« Le froid comme outil de bien-être et de lâcher prise »
Osthéopathe et professeur de yoga, Mathieu Schlachet s’est plongé avec passion dans la méthode Wim Hof, une technique d’exposition au froid et de respiration, qui permet de résister aux températures les plus basses. Il était de passage à Nouméa, en février, pour faire découvrir cet art de l’acceptation, venu du froid.
Par Coralie Cochin
Comment avez-vous découvert cette méthode ?
Il y a une douzaine d’années, j’ai commencé à donner des cours d’osthéopathie dans les pays baltes. Le premier soir, les gens nous invitaient à un bania, une sorte de sauna russe qui consiste à alterner le chaud et le froid pour activer son système cardio-vasculaire. C’est aussi un moment très convivial. Je me suis senti bien comme rarement je ne l’avais été dans ma vie. Mais je n’avais pas d’explication à ce bien-être car à la base, j’étais quelqu’un de frileux.
C’est arrivé à un moment de ma vie où je travaillais sur un sentiment de tristesse que j’avais à l’intérieur de moi. Je suis tombé sur une vidéo du Néerlandais Wim Hof, expliquant que sa femme, bi-polaire, s’était suicidée et que certaines techniques autour du froid pouvaient aider à dépasser qui on était. J’ai décidé de le rencontrer et ça a été fort. J’ai suivi une première retraite de plusieurs jours en Pologne. J’ai loupé pas mal de choses car j’ai tout fait à la force de la volonté, alors qu’on peut aller plus loin et plus en profondeur en contactant la puissance du lâcher prise. Mais cette première expérience a fait fondre la glace pour libérer la lave du volcan.
Qu’est-ce que cela a changé dans votre quotidien ?
Je me suis senti plus fort. Mon attitude avait changé. Je me suis mis à m’entrainer tous les jours, à marcher, méditer, courir dans le froid. J’ai fait du paddle tout l’hiver sur la Seine avec l’un de mes partenaires, expérimentateur, lui aussi, en neurosciences. On prenait des notes sur notre ressenti et sur la différence qu’il y a entre subir ou, au contraire, accueillir ce froid.
Sur quoi repose concrètement la méthode ?

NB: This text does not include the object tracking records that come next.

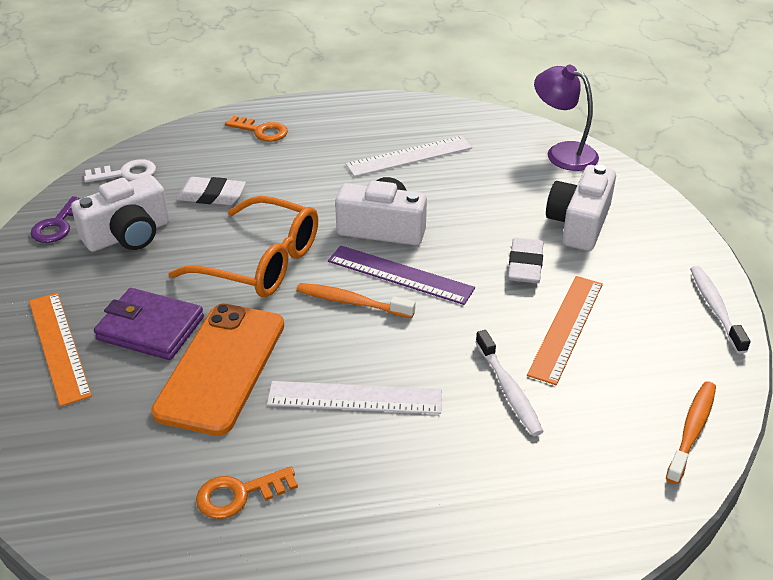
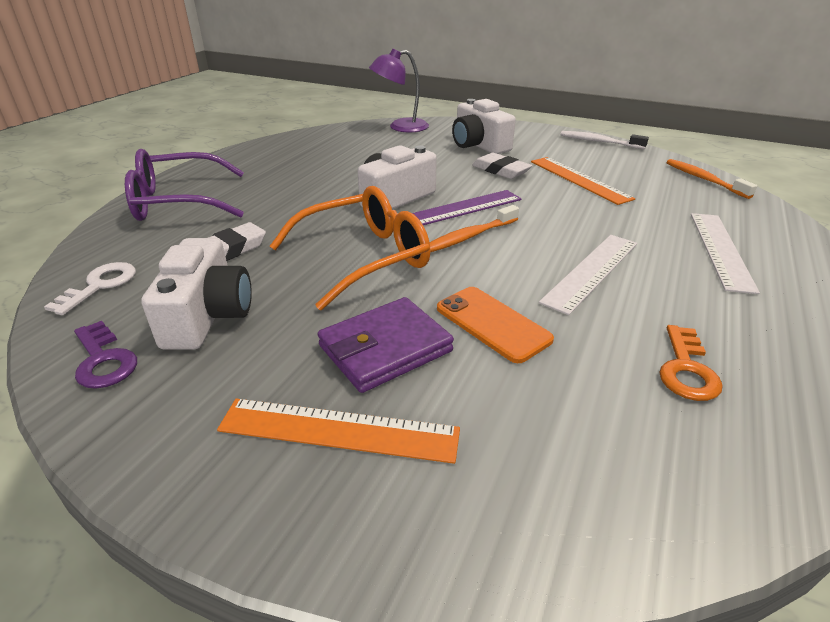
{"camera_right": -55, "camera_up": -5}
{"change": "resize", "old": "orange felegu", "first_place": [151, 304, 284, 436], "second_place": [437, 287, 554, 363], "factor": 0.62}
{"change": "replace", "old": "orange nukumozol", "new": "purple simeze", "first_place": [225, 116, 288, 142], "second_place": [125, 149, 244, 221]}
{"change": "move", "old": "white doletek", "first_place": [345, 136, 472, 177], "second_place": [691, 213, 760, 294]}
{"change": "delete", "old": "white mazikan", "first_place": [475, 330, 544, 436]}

Il y a trois éléments principaux dans la méthode Wim Hof : l’exposition au froid, la respiration par le ventre et le focus mental (lire « On respire avec… WIM HOF »). En pratiquant les trois, les gens trouvent un moyen d’aller mieux dans leur vie. L’exposition au froid te permet de devenir conscient de la biologie de la survie. Sur la respiration, la méthode a montré qu’on pouvait augmenter les seuils de déclenchement de la douleur et aujourd’hui, je m’en sers pour guider des groupes. Elle permet aussi de libérer des hormones (dopamine, sérotonine, adrénaline…, ndlr). Avec Wim-Hof, on n’apprend pas seulement à résister au froid, on améliore notre santé physique et émotionnelle. Le froid n’est que la première marche à gravir mais cela revient à augmenter en soi la puissance d’acceptation, du lâcher prise… Cela change notre capacité à résoudre des problèmes, à nous connecter aux gens. Cela produit aussi des effets au niveau du sommeil et de la mémorisation.
Et matière de santé, quels sont les bienfaits ?
En tant qu’osthéopathe, j’ai accompagné pendant presque vingt ans des patients dans la prise en charge de la douleur, qui est mon champ d’expertise numéro un. Et jai glissé vers le « biohacking ». Ce principe considère l’humain comme une technologie que l’on peut « up-grader », optimiser, comme un ordinateur par exemple. On s’intéresse aux moyens de changer, de soi-même, sa physiologie pour aller mieux ou pour réaliser un objectif particulier. La respiration, la pensée, l’alimentation, le toucher, le sommeil, le sexe, sont autant de portes d’entrée. Or, le froid m’oblige précisément à changer ma manière de penser et de respirer, mais aussi mon comportement dans l’instant présent.
Ce qui m’intéresse, c’est les réponses que le froid peut apporter aux problématiques de santé. Même s’il faut rester prudent, il y a d’énormes espoirs portés sur le diabète, un sujet de santé public corrolé à l’obésité, mais aussi sur les pathologies psychiatriques, qui sont devenues le champ principal de Wim Hof, sa femme s’étant suicidée. Des travaux sont en cours aux USA et des recherches ont aussi commencé sur la maladie de lyme. En Angleterre, de plus en plus de piscines se développent en milieu naturel pour permettre aux gens de nager en eau froide. C’est incroyable de se dire que l’on peut se connecter à un élément naturel pour déclencher cette pharmacie interne qui est en nous.